(Text block):
────
In order to obtain an RDS for this generalized class of stochastic lattice systems we have to use modern techniques of Stochastic Analysis. When the Hurst parameter of the fBm is larger than 1/2, these techniques are based on a generalization of the Young--integration defined throughout fractional integrals. For $H\in (1/3,1/2]$ we will use the rough path theory or the theory of compensated fractional derivatives. All these theories provide a stochastic integral in the pathwise sense. Note that in comparison, the It\^o- or Stratonovich integral is given as a limit in probability of Darboux sums of adapted integrands, and hence is not pathwise. The advantage with respect to the method to obtain random (semi-)flows presented in [Kunita] lies in that it is relatively easy to control the exceptional sets by the pathwise character of the integral. Thus, we do not need Kolmogorov's theorem for a continuous version of a random field. This allows us to consider stochastic differential equations with an infinite dimensional state space. Therefore we expect to obtain random dynamical systems generated by the general class of stochastic lattice systems given above.
────
(Items from a data source)

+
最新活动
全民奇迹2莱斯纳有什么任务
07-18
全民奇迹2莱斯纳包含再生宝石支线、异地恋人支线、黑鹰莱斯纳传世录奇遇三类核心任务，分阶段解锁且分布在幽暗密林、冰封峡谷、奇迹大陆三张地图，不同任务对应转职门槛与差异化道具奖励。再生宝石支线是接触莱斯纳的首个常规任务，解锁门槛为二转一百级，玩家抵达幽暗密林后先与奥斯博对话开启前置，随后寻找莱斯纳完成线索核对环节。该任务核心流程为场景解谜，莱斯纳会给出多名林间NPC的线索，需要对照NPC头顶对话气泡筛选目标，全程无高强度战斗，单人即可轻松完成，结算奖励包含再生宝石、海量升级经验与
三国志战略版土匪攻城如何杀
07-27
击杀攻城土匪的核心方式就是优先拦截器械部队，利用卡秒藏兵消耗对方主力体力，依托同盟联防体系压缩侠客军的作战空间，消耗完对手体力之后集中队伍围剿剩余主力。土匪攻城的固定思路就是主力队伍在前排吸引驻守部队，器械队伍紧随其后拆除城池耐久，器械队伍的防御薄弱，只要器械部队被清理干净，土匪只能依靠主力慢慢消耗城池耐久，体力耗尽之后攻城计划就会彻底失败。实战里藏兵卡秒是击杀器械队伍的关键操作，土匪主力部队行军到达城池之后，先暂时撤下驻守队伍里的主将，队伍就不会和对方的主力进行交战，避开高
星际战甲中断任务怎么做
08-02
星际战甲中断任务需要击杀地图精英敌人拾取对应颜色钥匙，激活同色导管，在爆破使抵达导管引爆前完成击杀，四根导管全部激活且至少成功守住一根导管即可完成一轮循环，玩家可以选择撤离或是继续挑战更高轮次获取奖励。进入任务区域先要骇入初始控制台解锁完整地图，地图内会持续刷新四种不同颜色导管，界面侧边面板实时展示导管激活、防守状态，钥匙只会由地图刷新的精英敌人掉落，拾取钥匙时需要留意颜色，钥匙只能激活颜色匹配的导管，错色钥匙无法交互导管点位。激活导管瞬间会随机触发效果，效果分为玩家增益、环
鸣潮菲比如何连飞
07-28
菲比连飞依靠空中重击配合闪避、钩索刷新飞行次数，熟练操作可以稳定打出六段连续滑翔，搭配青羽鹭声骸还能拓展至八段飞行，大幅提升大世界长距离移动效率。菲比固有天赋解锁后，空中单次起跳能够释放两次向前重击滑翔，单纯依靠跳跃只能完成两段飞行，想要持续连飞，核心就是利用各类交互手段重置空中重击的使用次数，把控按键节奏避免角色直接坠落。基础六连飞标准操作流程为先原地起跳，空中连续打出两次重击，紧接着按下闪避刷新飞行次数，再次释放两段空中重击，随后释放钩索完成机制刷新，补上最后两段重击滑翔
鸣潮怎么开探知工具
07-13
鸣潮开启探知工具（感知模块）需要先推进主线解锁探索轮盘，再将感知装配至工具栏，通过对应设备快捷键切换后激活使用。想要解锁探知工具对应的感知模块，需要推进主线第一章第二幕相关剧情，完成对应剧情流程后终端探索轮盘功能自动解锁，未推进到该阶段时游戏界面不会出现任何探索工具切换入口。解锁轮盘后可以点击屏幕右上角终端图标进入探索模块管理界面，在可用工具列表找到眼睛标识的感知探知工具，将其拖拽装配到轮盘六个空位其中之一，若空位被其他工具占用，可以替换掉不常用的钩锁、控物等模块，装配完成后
────
(Required work): Reproduce the entire passage above on pathwise stochastic integration for lattice systems, word for word.

(Your solution):
In order to obtain an RDS for this generalized class of stochastic lattice systems we have to use modern techniques of Stochastic Analysis. When the Hurst parameter of the fBm is larger than 1/2, these techniques are based on a generalization of the Young--integration defined throughout fractional integrals. For $H\in (1/3,1/2]$ we will use the rough path theory or the theory of compensated fractional derivatives. All these theories provide a stochastic integral in the pathwise sense. Note that in comparison, the It\^o- or Stratonovich integral is given as a limit in probability of Darboux sums of adapted integrands, and hence is not pathwise. The advantage with respect to the method to obtain random (semi-)flows presented in [Kunita] lies in that it is relatively easy to control the exceptional sets by the pathwise character of the integral. Thus, we do not need Kolmogorov's theorem for a continuous version of a random field. This allows us to consider stochastic differential equations with an infinite dimensional state space. Therefore we expect to obtain random dynamical systems generated by the general class of stochastic lattice systems given above.